On m'a remis sous Exacyl (en perfusion puis en ampoule) et dès ma sortie de l'hôpital, j'ai commencé à ressentir une douleur à mon mollet gauche. La douleur ressemblait à une sorte de courbature mais c'était pas continu. Le 4eme jour, mon mollet a légèrement gonflé et mes parents m'ont amené à l'hôpital pour un contrôle : c'était bien une phlébite. Deux jours plus tard, le cardiologue a demandé un scanner pour vérifier et j'avais bien fait aussi une embolie sans même m'en être aperçue !

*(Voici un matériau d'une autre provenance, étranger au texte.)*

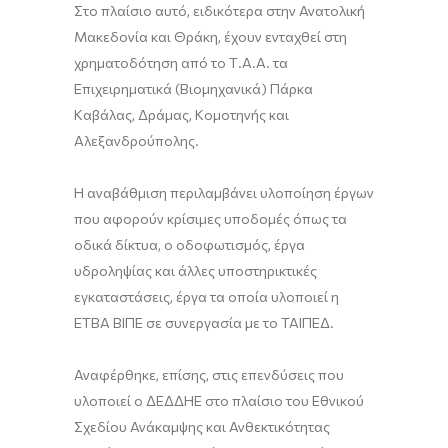
Στο πλαίσιο αυτό, ειδικότερα στην Ανατολική
Μακεδονία και Θράκη, έχουν ενταχθεί στη
χρηματοδότηση από το Τ.Α.Α. τα
Επιχειρηματικά (Βιομηχανικά) Πάρκα
Καβάλας, Δράμας, Κομοτηνής και
Αλεξανδρούπολης.
Η αναβάθμιση περιλαμβάνει υλοποίηση έργων
που αφορούν κρίσιμες υποδομές όπως τα
οδικά δίκτυα, ο οδοφωτισμός, έργα
υδροληψίας και άλλες υποστηρικτικές
εγκαταστάσεις, έργα τα οποία υλοποιεί η
ΕΤΒΑ ΒΙΠΕ σε συνεργασία με το ΤΑΙΠΕΔ.
Αναφέρθηκε, επίσης, στις επενδύσεις που
υλοποιεί ο ΔΕΔΔΗΕ στο πλαίσιο του Εθνικού
Σχεδίου Ανάκαμψης και Ανθεκτικότητας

Les médecins m'ont bien fait comprendre que j'étais passée pas très loin de la mort (et j'y serais restée si j'avais été fumeuse). Je suis restée 12 jours hospitalisée avec une semaine d'alitement strict (je le souhaite à personne).
 
Après 6 longs mois d'anti-coagulants, de prises de sang et de collants de contention, me voici sortie de mon calvaire et sans aucune séquelle.
 
Suite à mes derniers examens sanguins en novembre (recherche de mutation du gène de prothrombine > test négatif), je ne présente aucun signe ou contre-indication à la prise de pilule. La pilule est bien à l'origine de tout cela mais les médicaments qu'on m'a prescrits par la suite, ont sans doute aggravé les choses (notamment les coagulants).
 
Maintenant aucun médecin ne peut/veut me prescrire de moyen de contraception hormonal (pilule, anneau ou autre) sauf de la progestérone. Suite à tout ce que j'ai vécu, j'ai refusé cette dernière et finalement on vient donc de me poser un stérilet au cuivre (je suis pourtant nullipare). Tout va bien à part quelques douleurs lors de mes règles mais j'avais ça avant de prendre la pilule.
 
Marina, 26 ans
 
ps : je suis prête à témoigner ou à prendre part pour un procès commun avec d'autres victimes (j'ai gardé tous mes résultats sanguins et examens pour preuve).